Chalmers est ensuite intervenue, parlant de la partie du jeu dans l’espace, sur laquelle Wright a dit que c’était là « où le jeu s’ouvre vraiment ». Il ne plaisantait pas.

Plusieurs slides montrèrent presque un nombre infini d’idées pour la phase spatiale du jeu, incluant la colonisation, le combat, l’adulation, les missions et plus, étant référencé comme des « meta jeux ». Chaque jeu apparaît comme s’il pouvait être un jeu individuel à lui tout seul, et l’idée de Chalmers pourrait être résumée en un mot : ambitieuse

Sa partie était une vue furtive de comment un jeu est structuré, du début à la fin. Elle a commencé en demandant à son équipe ce qu’ils aimeraient faire s’ils pouvaient aller dans l’espace (parmi les réponses : faire exploser des trucs, kidnapper, laisser sa marque) et puis étoffèrent chaque option dans des proportions proches du ridicule, le tout magnifiquement illustré par des organigrammes sur les slides.

Toutefois, la leçon apprise était que un jeu trop ouvert pouvait être une mauvaise chose et que parfois les meilleures idées devaient être incorporées à l’axe du jeu pour pouvoir rendre le jeu beaucoup mieux.

Le dernier était Hutchinson, qui a dirigé le design du gameplay entier de Spore. « Nous avons défié une des règles de base du design de jeu : ne pas mixer les genres ».

Mais c’est exactement là que Hutchinson voit la force de Spore. Quand les joueurs vont du niveau cellulaire au niveau créature, au niveau tribal, et partent à l’exploration de l’espace, le but est de donner au joueur l’impression de puissance de 10 en élargissant leur perspective de plus en plus loin.
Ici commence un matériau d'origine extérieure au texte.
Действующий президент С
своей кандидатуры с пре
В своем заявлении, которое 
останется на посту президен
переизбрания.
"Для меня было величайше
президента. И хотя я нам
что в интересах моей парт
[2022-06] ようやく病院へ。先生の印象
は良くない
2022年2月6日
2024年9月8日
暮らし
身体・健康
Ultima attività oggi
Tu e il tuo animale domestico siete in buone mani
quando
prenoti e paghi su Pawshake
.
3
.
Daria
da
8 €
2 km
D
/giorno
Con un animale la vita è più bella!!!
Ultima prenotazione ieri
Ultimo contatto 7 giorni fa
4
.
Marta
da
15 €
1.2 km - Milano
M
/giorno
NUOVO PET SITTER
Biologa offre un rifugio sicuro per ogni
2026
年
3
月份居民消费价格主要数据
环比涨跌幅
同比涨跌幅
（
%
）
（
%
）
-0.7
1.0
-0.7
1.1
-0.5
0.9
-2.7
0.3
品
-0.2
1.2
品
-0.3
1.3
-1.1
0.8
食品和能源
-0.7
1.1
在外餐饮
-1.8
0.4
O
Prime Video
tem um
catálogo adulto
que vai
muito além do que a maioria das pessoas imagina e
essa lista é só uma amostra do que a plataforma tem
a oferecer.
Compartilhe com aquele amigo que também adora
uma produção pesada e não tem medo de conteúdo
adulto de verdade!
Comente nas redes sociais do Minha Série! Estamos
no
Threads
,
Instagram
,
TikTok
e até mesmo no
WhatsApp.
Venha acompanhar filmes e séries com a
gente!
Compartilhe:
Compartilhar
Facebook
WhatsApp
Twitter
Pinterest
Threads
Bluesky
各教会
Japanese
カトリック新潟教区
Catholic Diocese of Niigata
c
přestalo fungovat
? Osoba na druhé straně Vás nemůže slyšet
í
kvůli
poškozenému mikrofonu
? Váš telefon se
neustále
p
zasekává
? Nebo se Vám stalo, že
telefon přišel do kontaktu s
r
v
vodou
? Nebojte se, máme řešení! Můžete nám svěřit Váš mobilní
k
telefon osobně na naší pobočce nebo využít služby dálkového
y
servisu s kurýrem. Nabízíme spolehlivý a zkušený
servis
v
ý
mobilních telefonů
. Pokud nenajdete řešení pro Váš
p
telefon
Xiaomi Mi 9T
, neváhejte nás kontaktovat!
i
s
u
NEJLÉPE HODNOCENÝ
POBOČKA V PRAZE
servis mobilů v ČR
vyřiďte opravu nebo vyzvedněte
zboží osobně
« Les jeux réussissent en général en disant qu’une fois que l’on apprend quelque chose, cela reste. Vous gardez cette information…on va ajouter plus d’information à cela » a dit Hutchinson. « Alors que nous disons, ‘Ouais, 50% de ce que vous apprenez reste, les autres 50% vous ne devez pas vous en inquiéter à mesure que vous progressez’ ».

Après un nombre incalculable de slides et assez d’informations pour décoiffer quelqu’un, Wright a terminé la présentation avec, « Il y a une tendance de jeux étant moins compliqué…ce qui est presque une chance pour ces jeux mais je pense que l’on peut atteindre un point d’équilibre (entre les jeux profonds et les jeux ‘je ramasse et je joue’), mais cela requiert beaucoup de recherche ».